The need to retain ownership over all aspects of the supply chain remains our biggest curse. After all, there is only so much that one person, one business or one enterprise can do entirely on its own. The parts that require collaboration across expertise and the pooling of resources remains unattended. The chain of cold storages that will bring fresh, healthy meat from the farms to the store is limited to paper.



One of the reasons that such collaborative supply chains fail to develop is because of the perception that there is finite profit: if I don’t lock in my share, somebody else will. The point that collaborative supply chains help to expand the available profits so that more is available to everyone is lost.

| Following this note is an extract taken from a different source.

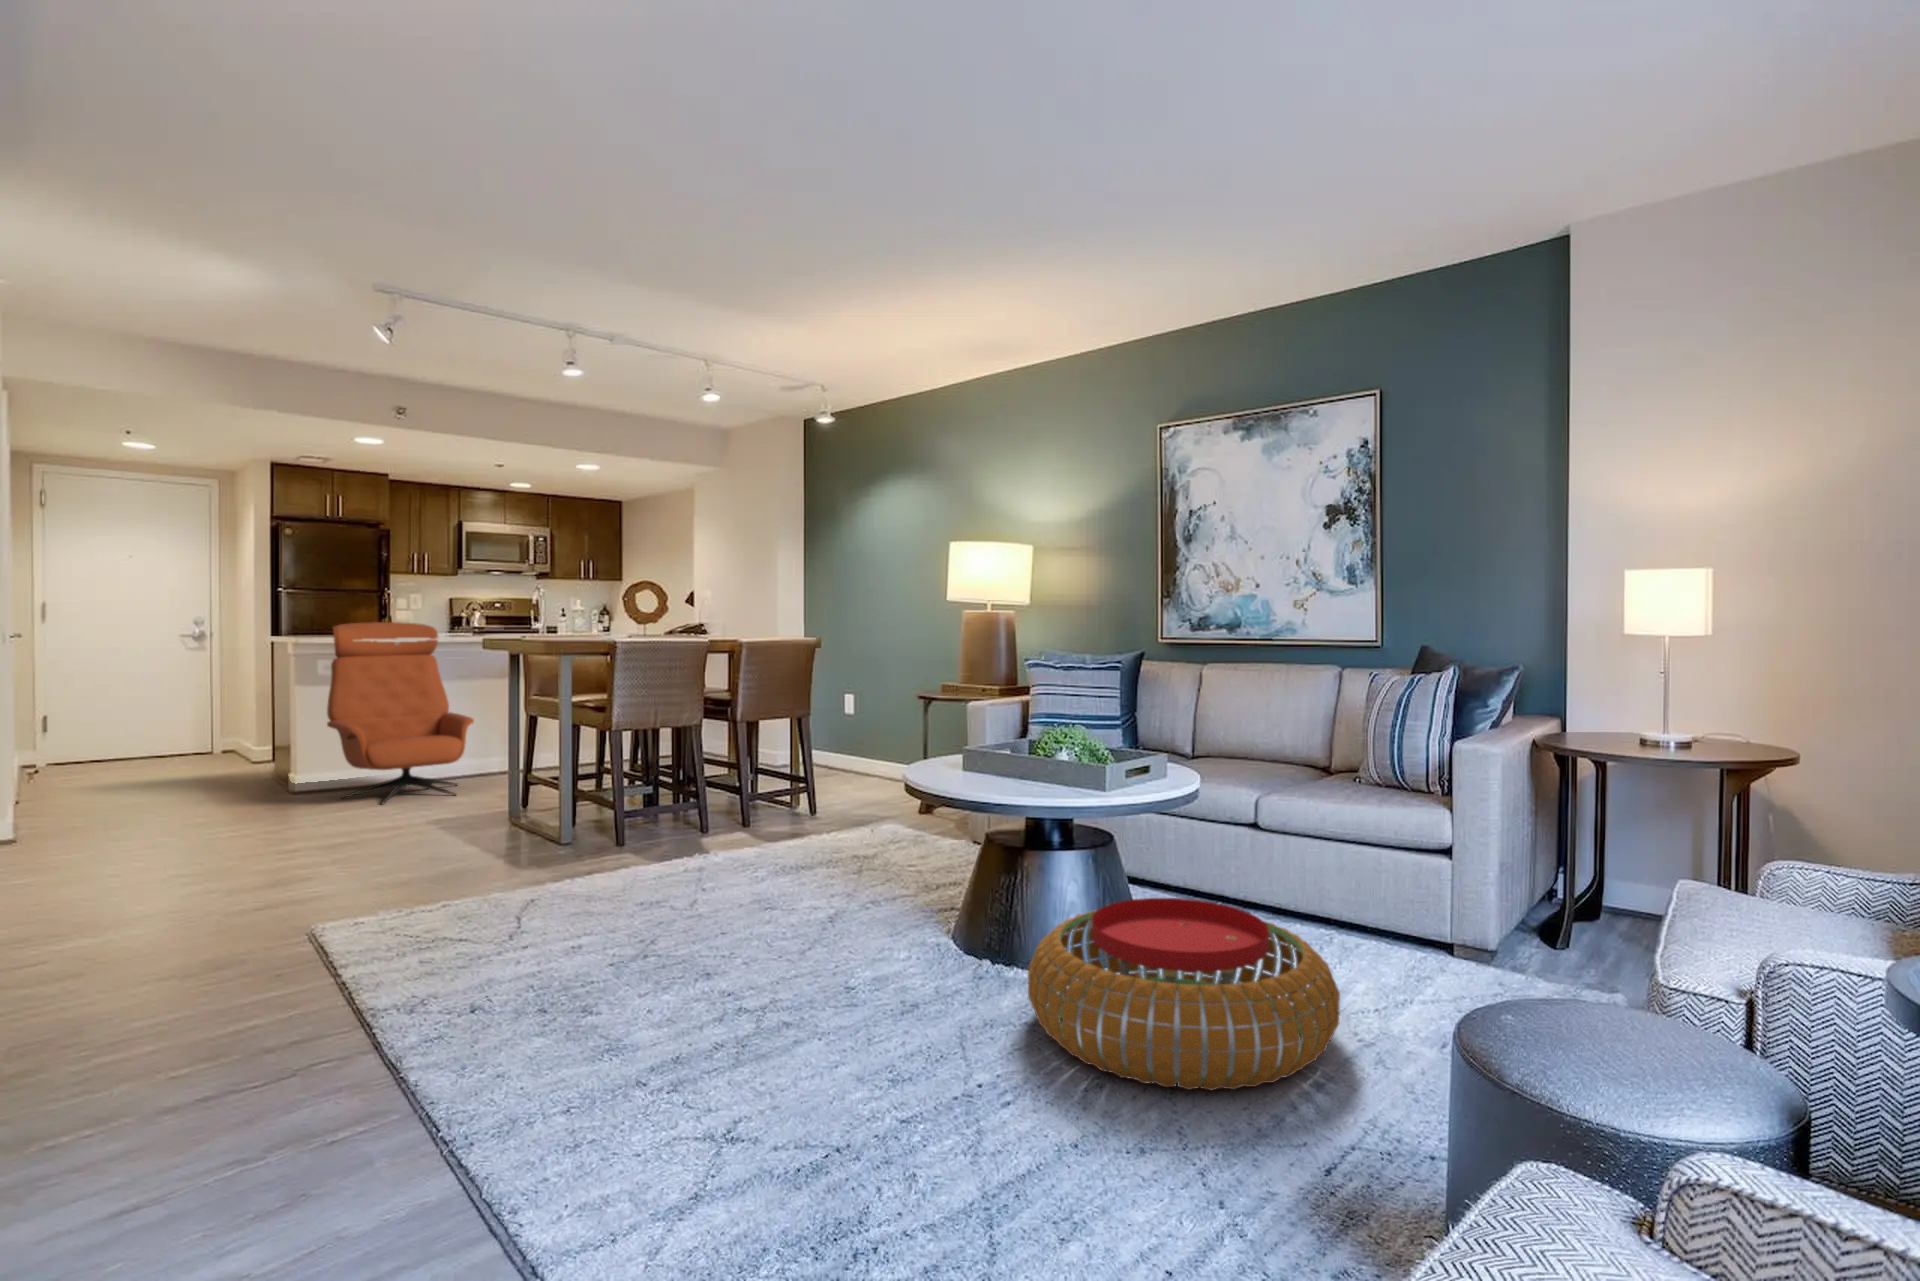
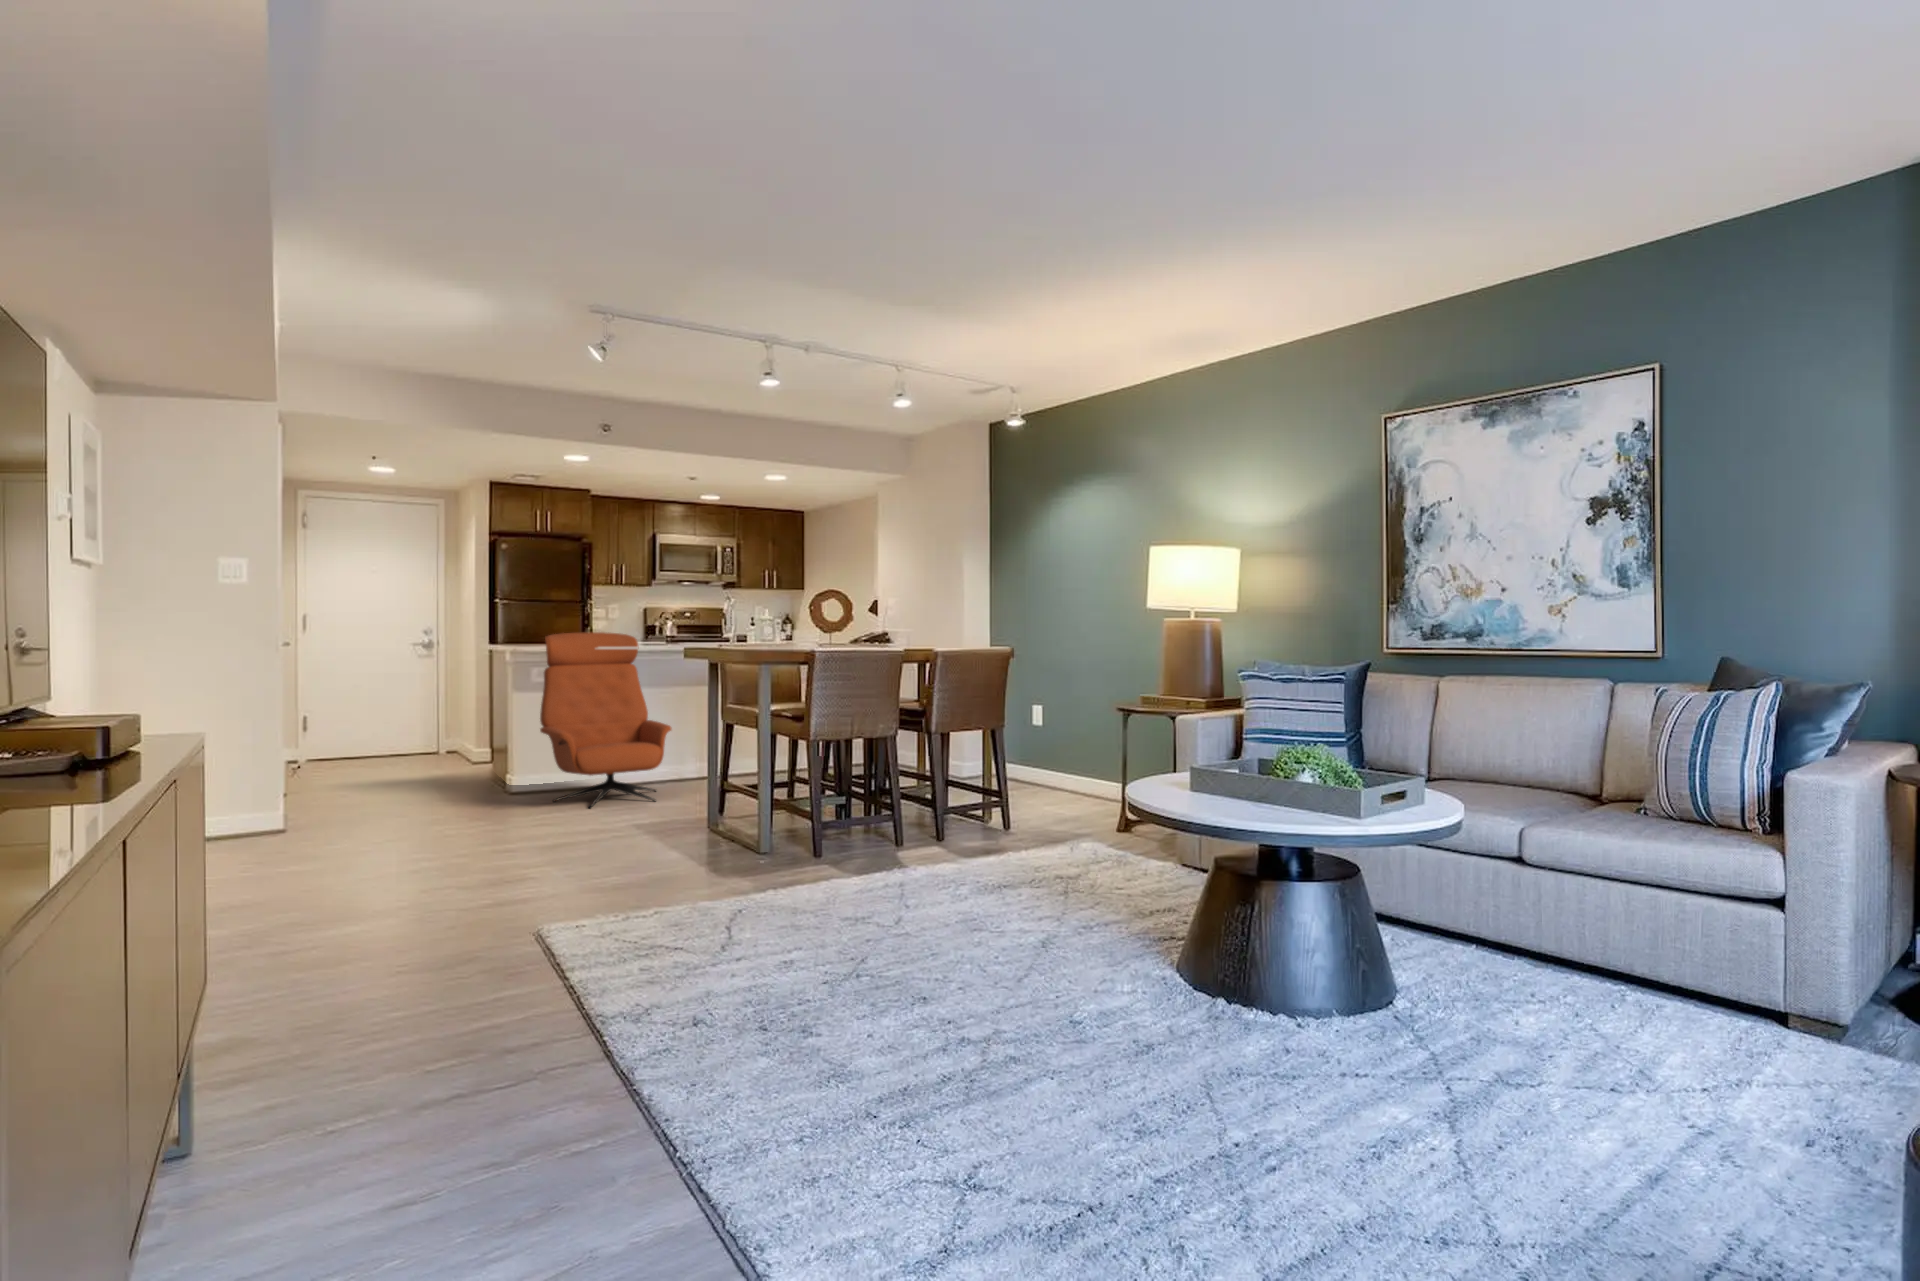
pouf: present [1028,898,1340,1090] -> none [1278,943,1668,1175]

The single biggest limitation to the growth of effective supply chains is the lack of contract sanctity. Businesses can’t collaborate if they can’t be sure that their contract will be enforced by rule of law or if they can’t recover damages for the negligence of their partners. The absence of a sound regulatory and legal framework clearly undercuts the prospects of such supply chains.



But there are also ways that businesses can get around the absence of regulatory or legal certainty. They can create self-adopted norms for contract enforcements, binding voluntary rules for arbitration and settlement, and a better business bureau that requires adoption of a specific code of conduct. There are many such binding voluntary mechanisms that businesses could adopt in the absence of regulatory and legal certainty to provide a layer of protection for contract sanctity.



In the absence of healthy supply chains, our businesses will continue to remain stunted and our economy will continue to sputter. Once we strip away at the arguments for why supply chains are unable to evolve, we are left with the core observation that businesses operate in an environment of great distrust. It seems the only way to run a successful business in Nepal is to own everything from the start to the end.



Such level of distrust and the need to vertically integrate across the supply chain cannot provide the basis for a growing economy. One option may be to wait for our political leaders to sort it out and get their act together.



The other option is for businesses to be more proactive. They could do this by creating pockets of collaborative supply chain using binding voluntary agreements that challenge the negativity and prevailing mood of distrust.



Can businesses help create an ecosystem of interlocking, interdependent, mutually reinforcing enterprises that are reliant on success of each other? Somebody sure needs to show that there is hope.